WHAT NEEDS TO BE DONE >>
Any image found in the entries is to be skipped; the rest is returned word for word.
============================================================
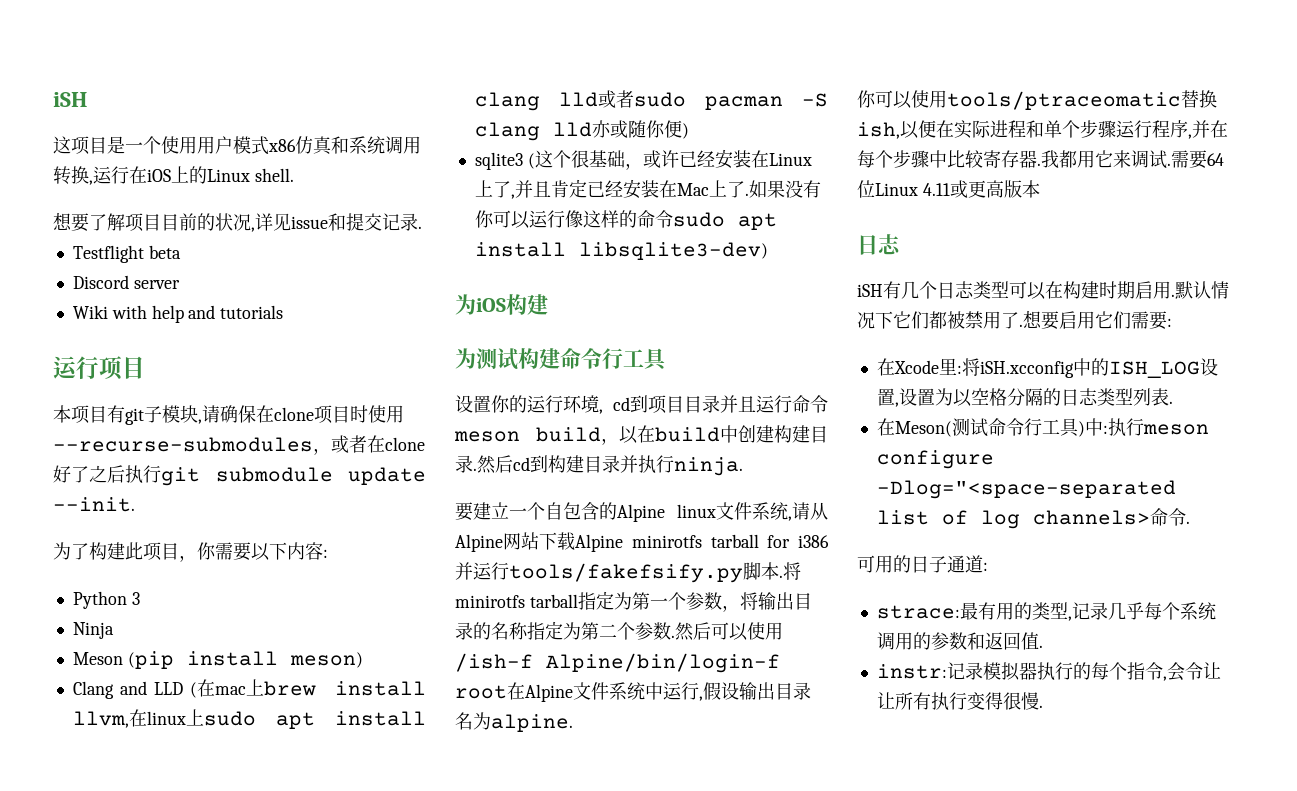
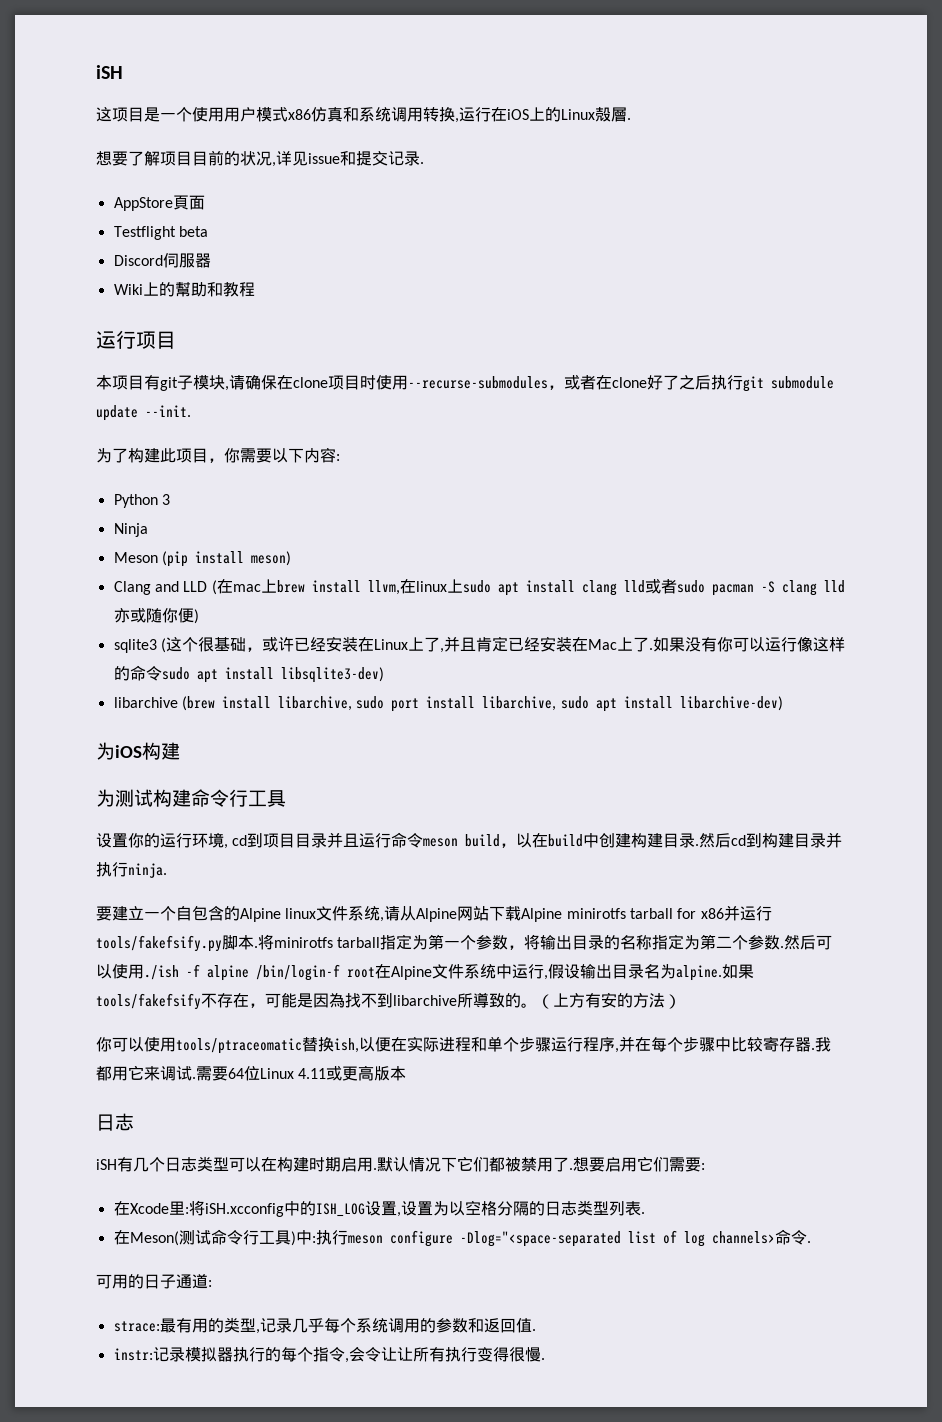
[254,168,294,182] shell. -> [595,107,631,122] 殻層.
(422, 227) none -> [113,195,205,211] // AppStore頁面
[133,280,180,289] server -> [162,253,211,268] 伺服器
[111,305,284,323] with help and tutorials -> [142,282,255,297] 上的幫助和教程
(768, 251) none -> [113,696,783,712] // libarchive (brew install libarchive, sudo port install libarchive, sudo apt install libarchive-dev)
[798,535,829,548] i386 -> [700,908,724,919] x86
[455,653,780,673] /ish-f Alpine/bin/login-f -> [144,964,340,981] ./ish -f alpine /bin/login-f
(573, 723) none -> [722,964,754,979] [96,992,681,1010] 如果tools/fakefsify不存在，可能是因為找不到libarchive所導致的。（上方有安的方法）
============================================================
EXERCISE SOLUTION >>
[254,168,294,182] shell. -> [595,107,631,122] 殻層.
(422, 227) none -> [113,195,205,211] // AppStore頁面
[133,280,180,289] server -> [162,253,211,268] 伺服器
[111,305,284,323] with help and tutorials -> [142,282,255,297] 上的幫助和教程
(768, 251) none -> [113,696,783,712] // libarchive (brew install libarchive, sudo port install libarchive, sudo apt install libarchive-dev)
[798,535,829,548] i386 -> [700,908,724,919] x86
[455,653,780,673] /ish-f Alpine/bin/login-f -> [144,964,340,981] ./ish -f alpine /bin/login-f
(573, 723) none -> [722,964,754,979] [96,992,681,1010] 如果tools/fakefsify不存在，可能是因為找不到libarchive所導致的。（上方有安的方法）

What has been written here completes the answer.